Author
Listed:
- Shital Desai
(Social and Technological Systems (SaTS) Lab, York University, Toronto, ON M3J 1P3, Canada)
- Sheryl Peris
(Social and Technological Systems (SaTS) Lab, York University, Toronto, ON M3J 1P3, Canada
School of Global Health, York University, Toronto, ON M3J 1P3, Canada)
- Ria Saraiya
(Social and Technological Systems (SaTS) Lab, York University, Toronto, ON M3J 1P3, Canada
Design Department, School of the Arts, Media, Performance and Design (AMPD), York University, Toronto, ON M3J 1P3, Canada)
- Rachel Remesat
(Social and Technological Systems (SaTS) Lab, York University, Toronto, ON M3J 1P3, Canada
Computational Arts Department, School of the Arts, Media, Performance and Design (AMPD), York University, Toronto, ON M3J 1P3, Canada)
Abstract
Dementia disrupts communication not only as a cognitive process but as a relational practice, leaving people living with dementia (PLwD) at risk of exclusion when language fragments. This study examines how communication closeness, the felt sense of being understood, emotionally attuned, and socially connected, might be supported through Research in and through Design (Ri&tD). Drawing on formative mixed-reality studies and a participatory co-design workshop with PLwD, caregivers, and stakeholders, we iteratively developed a series of playful artifacts culminating in Neighbourly, a tactile board game designed to support relational interaction through rule-based, multimodal play. Across this design genealogy, prototypes were treated as Living Counter-Maps: participatory mappings that made patterns of gesture, rhythm, shared attention, and material engagement visible and discussable.

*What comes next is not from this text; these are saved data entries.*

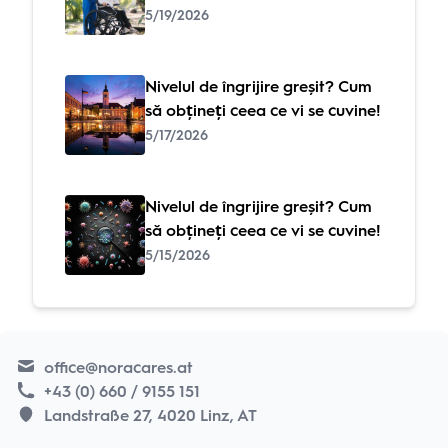
5/19/2026
Nivelul de îngrijire greșit? Cum
să obțineți ceea ce vi se cuvine!
5/17/2026
Nivelul de îngrijire greșit? Cum
să obțineți ceea ce vi se cuvine!
5/15/2026
office@noracares.at
+43 (0) 660 / 9155 151
Landstraße 27, 4020 Linz, AT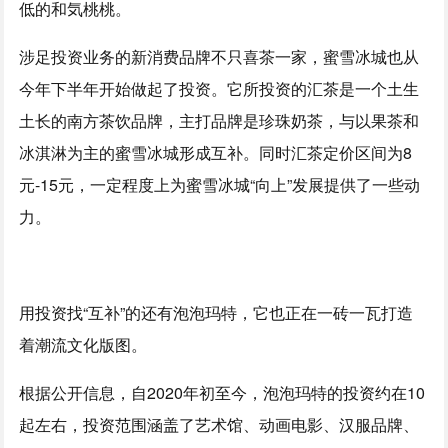
低的和気桃桃。
涉足投资业务的新消费品牌不只喜茶一家，蜜雪冰城也从
今年下半年开始做起了投资。它所投资的汇茶是一个土生
土长的南方茶饮品牌，主打品牌是珍珠奶茶，与以果茶和
冰淇淋为主的蜜雪冰城形成互补。同时汇茶定价区间为8
元-15元，一定程度上为蜜雪冰城“向上”发展提供了一些动
力。
用投资找“互补”的还有泡泡玛特，它也正在一砖一瓦打造
着潮流文化版图。
根据公开信息，自2020年初至今，泡泡玛特的投资约在10
起左右，投资范围涵盖了艺术馆、动画电影、汉服品牌、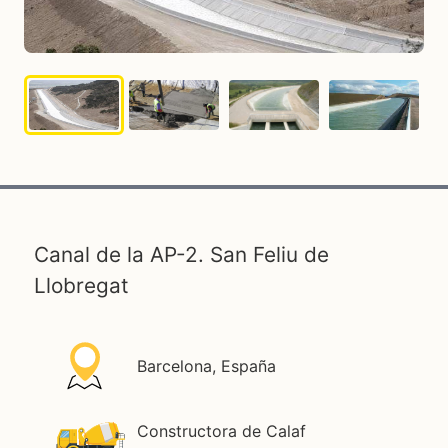
Canal de la AP-2. San Feliu de
Llobregat
Barcelona, España
Constructora de Calaf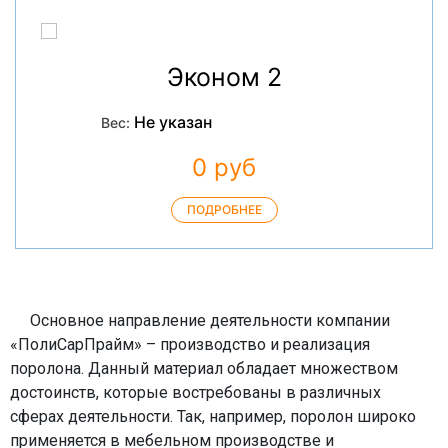
Эконом 2
Не указан
Вес:
0 руб
ПОДРОБНЕЕ
Основное направление деятельности компании
«ПолиСарПрайм» – производство и реализация
поролона. Данный материал обладает множеством
достоинств, которые востребованы в различных
сферах деятельности. Так, например, поролон широко
применяется в мебельном производстве и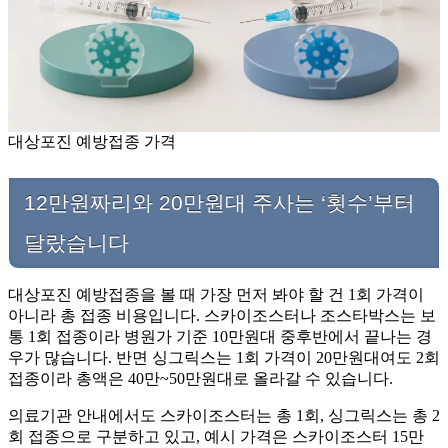
대상포진 예방접종 가격
12만원짜리와 20만원대 주사는 ‘횟수’부터
달랐습니다
대상포진 예방접종을 볼 때 가장 먼저 봐야 할 건 1회 가격이
아니라 총 접종 비용입니다. 스카이조스터나 조스타박스는 보
통 1회 접종이라 병원가 기준 10만원대 중후반에서 끝나는 경
우가 많습니다. 반면 싱그릭스는 1회 가격이 20만원대여도 2회
접종이라 총액은 40만~50만원대로 올라갈 수 있습니다.
의료기관 안내에서도 스카이조스터는 총 1회, 싱그릭스는 총 2
회 접종으로 구분하고 있고, 예시 가격은 스카이조스터 15만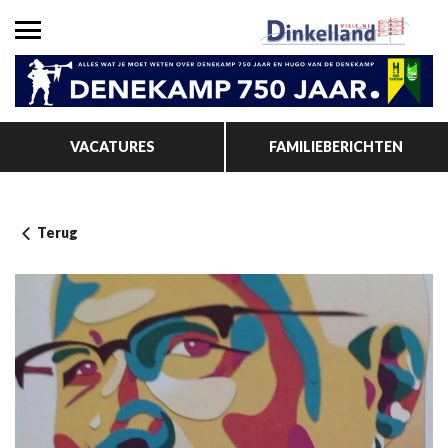
VACATURES
FAMILIEBERICHTEN
Terug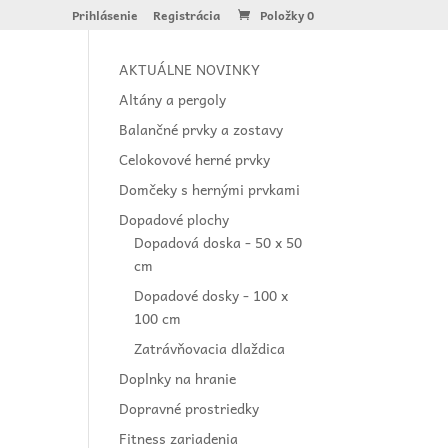
Prihlásenie
Registrácia
Položky 0
AKTUÁLNE NOVINKY
Altány a pergoly
Balančné prvky a zostavy
Celokovové herné prvky
Domčeky s hernými prvkami
Dopadové plochy
Dopadová doska - 50 x 50
cm
Dopadové dosky - 100 x
100 cm
Zatrávňovacia dlaždica
Doplnky na hranie
Dopravné prostriedky
Fitness zariadenia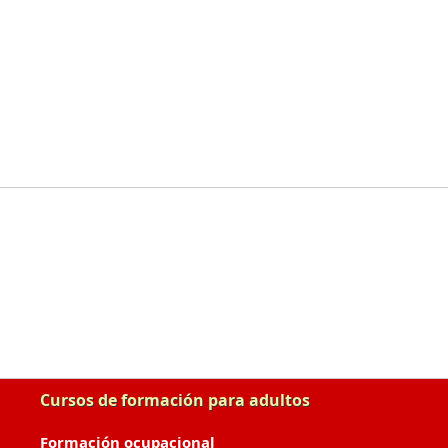
Cursos de formación para adultos
Formación ocupacional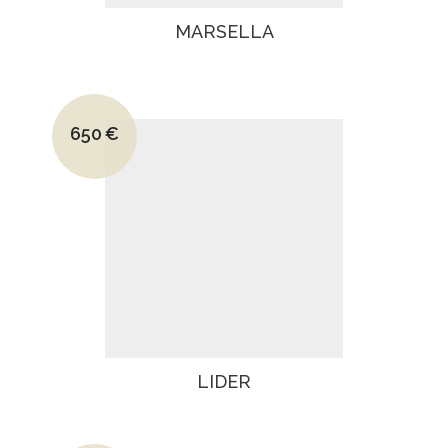
MARSELLA
Le prix initial était : 950€.
650
€
Le prix actuel est : 650€.
LIDER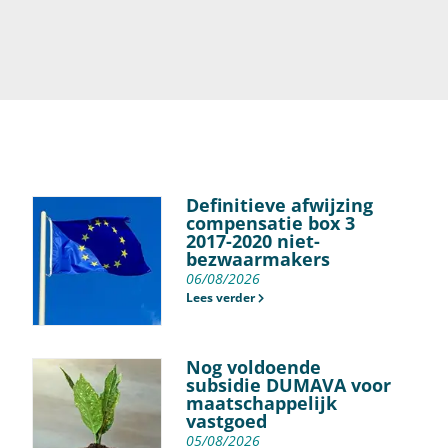
Definitieve afwijzing
compensatie box 3
2017-2020 niet-
bezwaarmakers
06/08/2026
Lees verder
Nog voldoende
subsidie DUMAVA voor
maatschappelijk
vastgoed
05/08/2026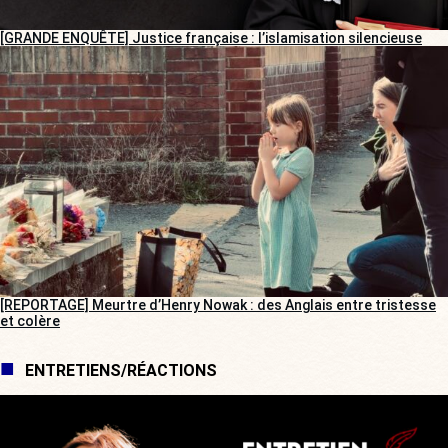
[GRANDE ENQUÊTE] Justice française : l’islamisation silencieuse
[REPORTAGE] Meurtre d’Henry Nowak : des Anglais entre tristesse
et colère
ENTRETIENS/RÉACTIONS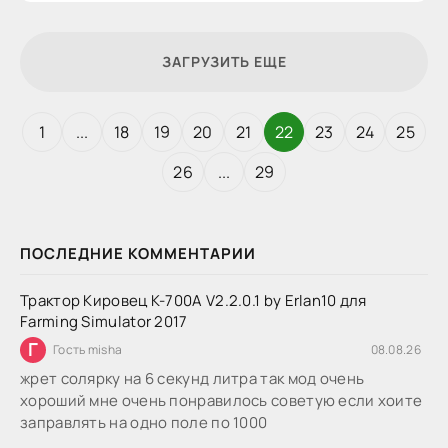
ЗАГРУЗИТЬ ЕЩЕ
1
...
18
19
20
21
22
23
24
25
26
...
29
ПОСЛЕДНИЕ КОММЕНТАРИИ
Трактор Кировец К-700А V2.2.0.1 by Erlan10 для
Farming Simulator 2017
Г
Гость misha
08.08.26
жрет солярку на 6 секунд литра так мод очень
хороший мне очень понравилось советую если хоите
заправлять на одно поле по 1000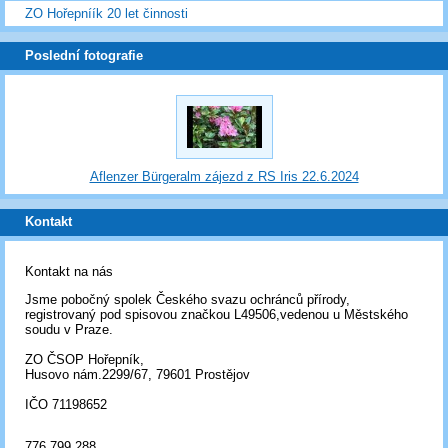
ZO Hořepníík 20 let činnosti
Poslední fotografie
Aflenzer Bürgeralm zájezd z RS Iris 22.6.2024
Kontakt
Kontakt na nás
Jsme pobočný spolek Českého svazu ochránců přírody,
registrovaný pod spisovou značkou L49506,vedenou u Městského
soudu v Praze.
ZO ČSOP Hořepník,
Husovo nám.2299/67, 79601 Prostějov
IČO 71198652
776 799 288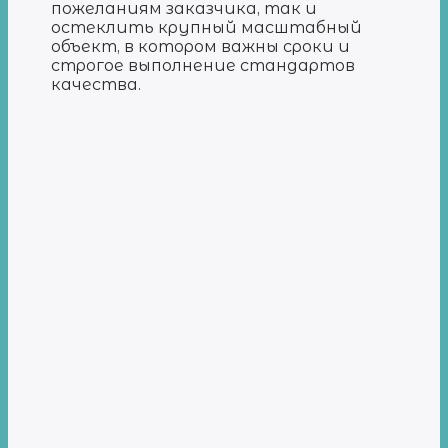
пожеланиям заказчика, так и
остеклить крупный масштабный
объект, в котором важны сроки и
строгое выполнение стандартов
качества.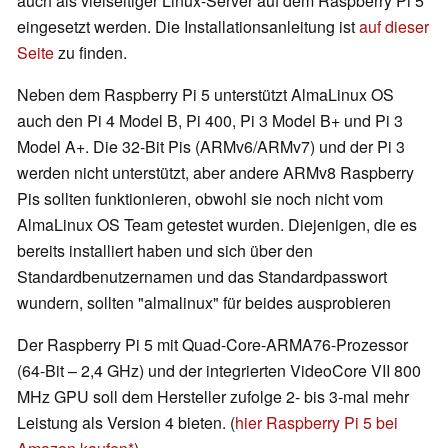
auch als vielseitiger Linux-Server auf dem Raspberry Pi 5
eingesetzt werden. Die Installationsanleitung ist
auf dieser
Seite
zu finden.
Neben dem Raspberry Pi 5 unterstützt AlmaLinux OS
auch den Pi 4 Model B, Pi 400, Pi 3 Model B+ und Pi 3
Model A+. Die 32-Bit Pis (ARMv6/ARMv7) und der Pi 3
werden nicht unterstützt, aber andere ARMv8 Raspberry
Pis sollten funktionieren, obwohl sie noch nicht vom
AlmaLinux OS Team getestet wurden. Diejenigen, die es
bereits installiert haben und sich über den
Standardbenutzernamen und das Standardpasswort
wundern, sollten "almalinux" für beides ausprobieren
Der Raspberry Pi 5 mit Quad-Core-ARMA76-Prozessor
(64-Bit – 2,4 GHz) und der integrierten VideoCore VII 800
MHz GPU soll dem Hersteller zufolge 2- bis 3-mal mehr
Leistung als Version 4 bieten. (
hier Raspberry Pi 5 bei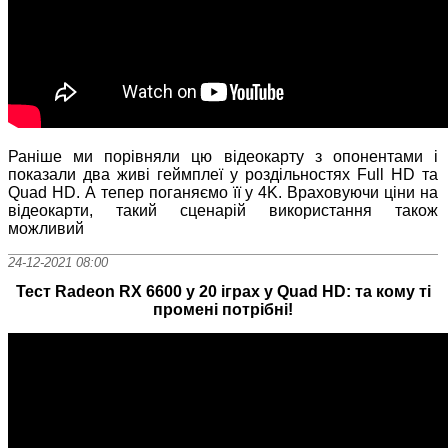
Раніше ми порівняли цю відеокарту з опонентами і
показали два живі геймплеї у роздільностях Full HD та
Quad HD. А тепер поганяємо її у 4K. Враховуючи ціни на
відеокарти, такий сценарій використання також
можливий
24-12-2021 08:00
Тест Radeon RX 6600 у 20 іграх у Quad HD: та кому ті
промені потрібні!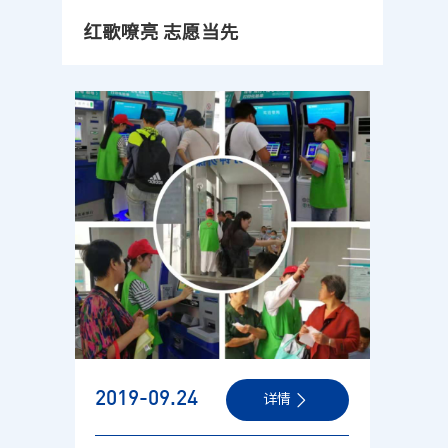
红歌嘹亮 志愿当先
2019-09
.24
详情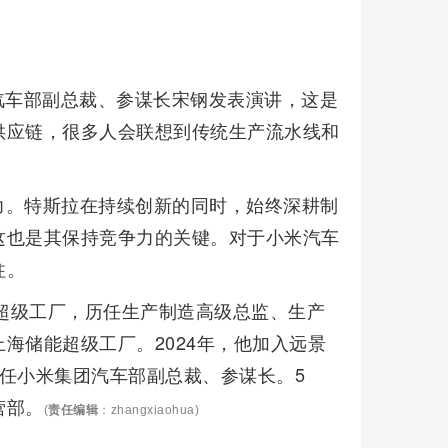
米汽车部副总裁、参谋长宋钢发表演讲，这是
供应链，很多人会联想到传统生产流水线和
力。特斯拉在持续创新的同时，始终深耕制
这也是其保持竞争力的关键。对于小米汽车
柱。
海超级工厂，历任生产制造高级总监、生产
海储能超级工厂。2024年，他加入远景
任小米集团汽车部副总裁、参谋长。5
营部。
(
责任编辑
：zhangxiaohua)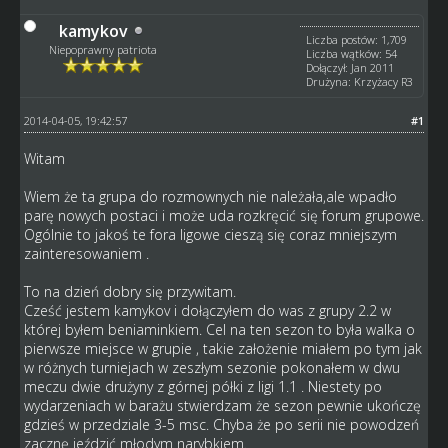
kamykov
Liczba postów: 1,709
Niepoprawny patriota
Liczba wątków: 54
Dołączył: Jan 2011
Drużyna: Krzyżacy R3
2014-04-05, 19:42:57
#1
Witam
Wiem że ta grupa do rozmownych nie należała,ale wpadło
parę nowych postaci i może uda rozkręcić się forum grupowe.
Ogólnie to jakoś te fora ligowe cieszą się coraz mniejszym
zainteresowaniem .
To na dzień dobry się przywitam.
Cześć jestem kamykov i dołączyłem do was z grupy 2.2 w
której byłem beniaminkiem. Cel na ten sezon to była walka o
pierwsze miejsce w grupie , takie założenie miałem po tym jak
w różnych turniejach w zeszłym sezonie pokonałem w dwu
meczu dwie drużyny z górnej półki z ligi 1.1 . Niestety po
wydarzeniach w barażu stwierdzam że sezon pewnie ukończę
gdzieś w przedziale 3-5 msc. Chyba że po serii nie powodzeń
zacznę jeździć młodym narybkiem.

Through iterative interpretation and synthesis, the study identifies three guiding principles for designing for communication closeness: supporting co-regulation rather than correction, enabling multimodal reciprocity, and providing a shared material focus for joint agency. The paper consolidates these insights in the Living Counter-Maps Framework, which integrates counter-mapping and Ri&tD as a methodological approach for studying and designing relational communication in dementia care.
Suggested Citation
Shital Desai & Sheryl Peris & Ria Saraiya & Rachel Remesat, 2025.
"Living Counter-Maps: A Board Game as Critical Design for Relational Communication in Dementia Care,"
Societies, MDPI, vol. 15(12), pages 1-27, December.